Extracted records: Begin

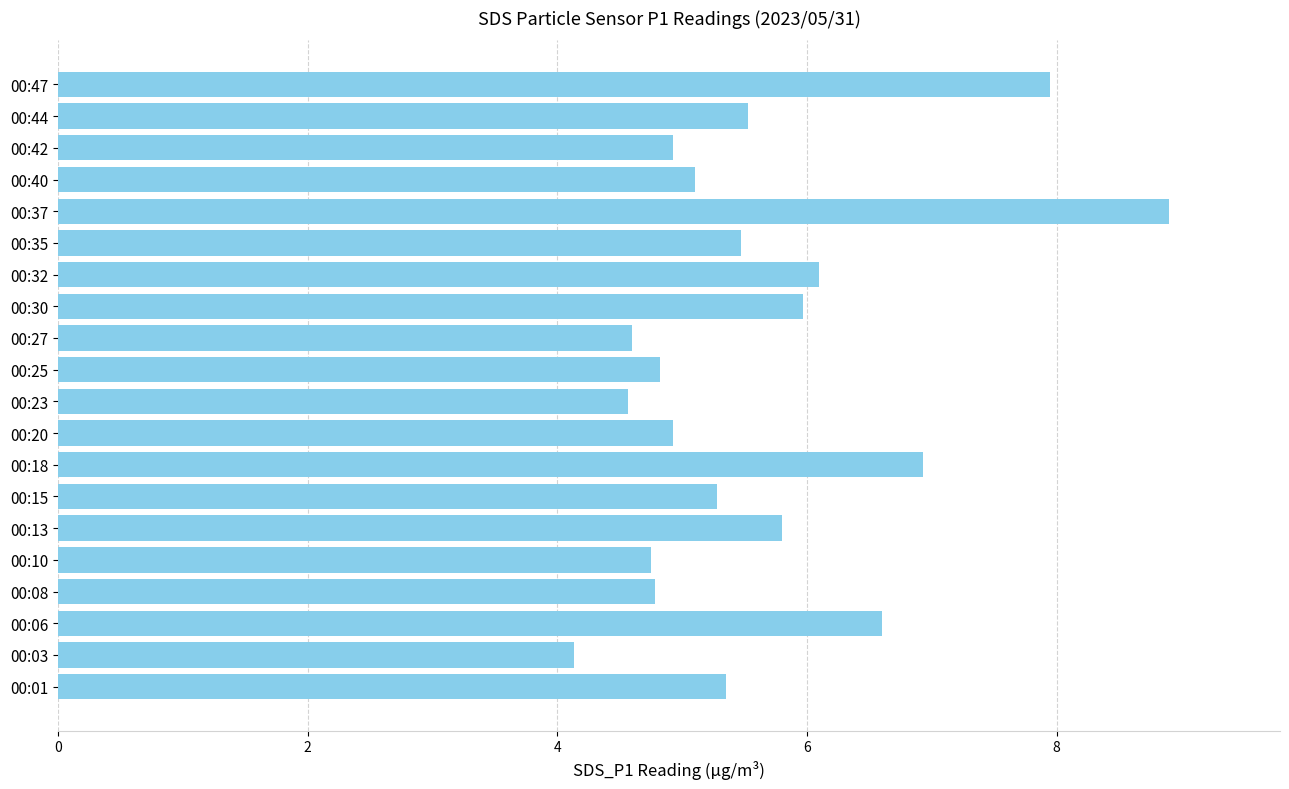

The chart shows a value of 5.3 at 00:15. True or false?

True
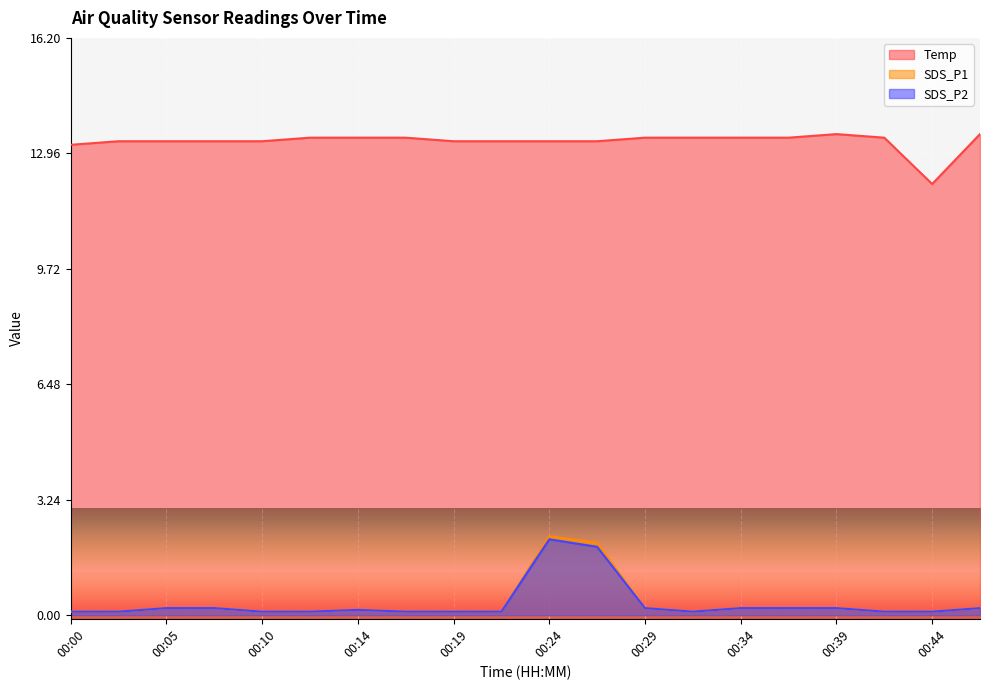

True or false: SDS_P1 and SDS_P2 intersect in this chart.

False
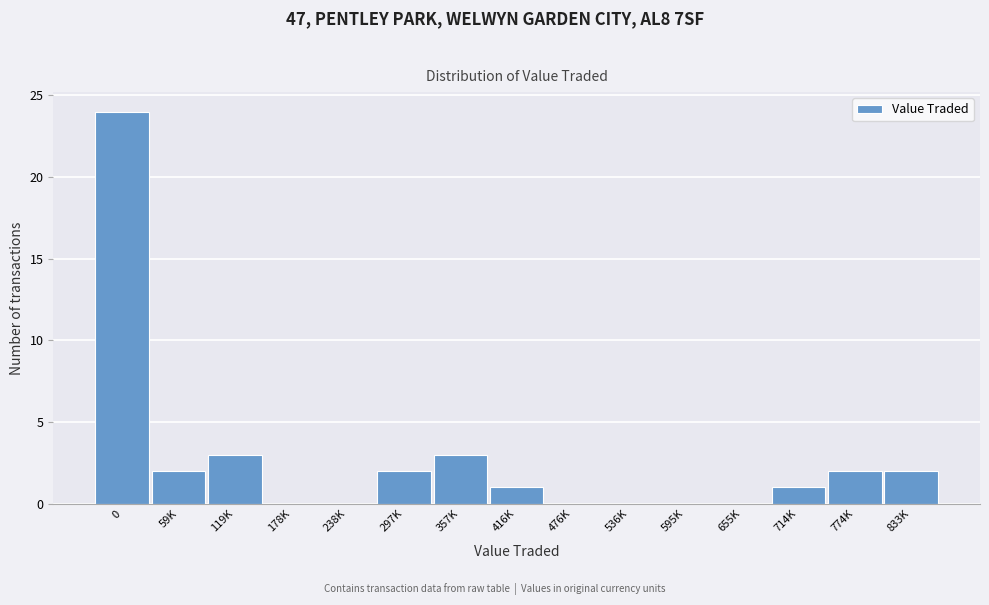

Reading right to left, what are all the values shown in this chart?

833K=2	774K=2	714K=1	655K=0	595K=0	536K=0	476K=0	416K=1	357K=3	297K=2	238K=0	178K=0	119K=3	59K=2	0=24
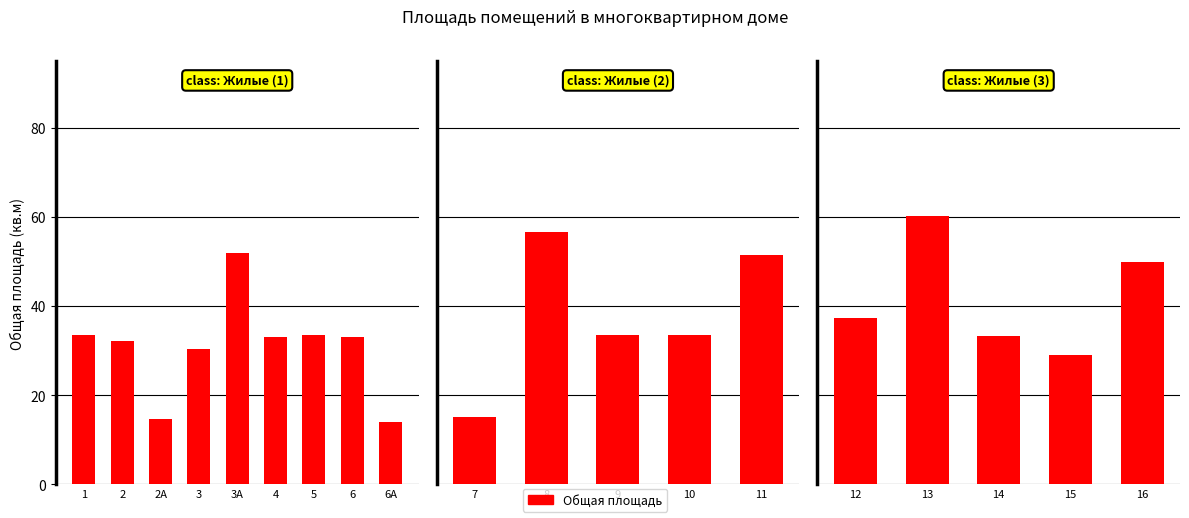

Approximately how many times larger is the value at 15 compared to 16?

0.6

Extracted records: End

What you are asked to do
Copy out all the rows above with no changes, leaving out the pictures.

Answer for this exercise
The chart shows a value of 5.3 at 00:15. True or false?

True

True or false: SDS_P1 and SDS_P2 intersect in this chart.

False

Reading right to left, what are all the values shown in this chart?

833K=2	774K=2	714K=1	655K=0	595K=0	536K=0	476K=0	416K=1	357K=3	297K=2	238K=0	178K=0	119K=3	59K=2	0=24

Approximately how many times larger is the value at 15 compared to 16?

0.6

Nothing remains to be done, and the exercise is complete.